Figure 1. 4 – 20mA communication with PAC.

Power consumption considerations

Further to the discussion of remote locations, upstream oil and gas facilities often generate their power through renewable energy e.g. solar, wind, or geothermal. These sources are often sufficient to power small e-houses but have limited power supply; the power consumption of all installed devices therefore needs to be carefully considered. Standard smart transmitters with 4 – 20 mA analogue signal outputs, or even the RS485 models with digital protocols, rely on large amounts of power consumption. In these types of installations, the better choice is a low voltage 1 – 5 VDC analogue output. This will ensure continuity for the remote location while adhering to the stringent and allowable power consumption requirements.

Heat exchangers

A classic application found in both commercial and process segments is a heat exchanger. A heat exchanger is a device that allows heat from a fluid (or gas) to pass to a second fluid (or gas) without the two having to mix together. This critical piece of equipment, with age or misapplication, can experience leaks through cracking or blockages and clogs due to the lack of regularly scheduled maintenance. If either of these issues arise, the heat exchange equipment will not properly perform, resulting in inferior quality product or unregulated climate control or even personal harm. The installation of a smart differential pressure transmitter will allow for proper monitoring of the inbound and outbound pressure and display any critical differences on its LCD screen, while sending the analogue or digital information further upstream to the control room for proper processing and control.

Figure 2. RS485 network.


Winters Instruments’ WinSMART™ family of pressure, differential pressure and temperature transmitters offer a combination of analogue and digital communications.

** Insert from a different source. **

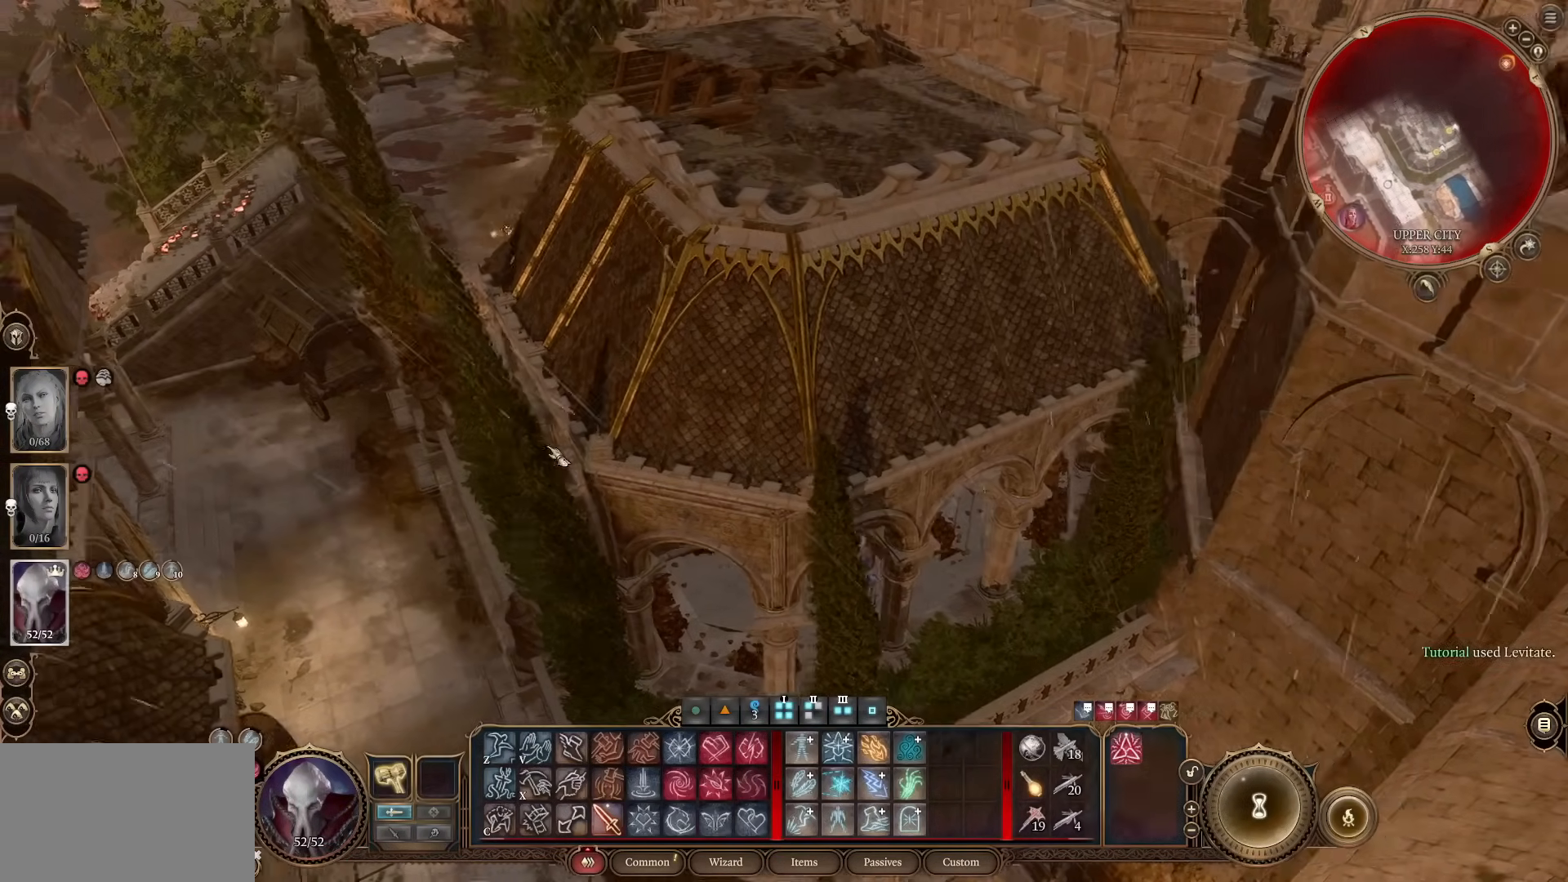
{"keys": [], "mouse": [], "events": []}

The LY16 Series offers pressure ratings from Compound up to 14 500 psi, with all stainless steel wetted parts. The LY36 Series is the differential pressure transmitters rated for inches of water column 1450 psi. The TY52 Series is a temperature transmitter with a PT100 RTD sensor and an array of stem length options. All configurations include 4 – 20 mA, 4 – 20 mA+HART, 1 – 5 VDC or Modbus RS485 communication options, enabling connection to any PLC or PAC device. With CSA approval for hazardous locations and Intertek listing for intrinsically safe areas, WinSMARTTM can fulfil operators’ process automation requirements.

Figure 3. HART network.


In summary, there are a number of network communication options that are available, from the basic analogue type to the highly sophisticated digital world. An operator’s selection will depend on the existing network and hardware they already have in place, while looking ahead to determine the future requirements of their process and organisational needs.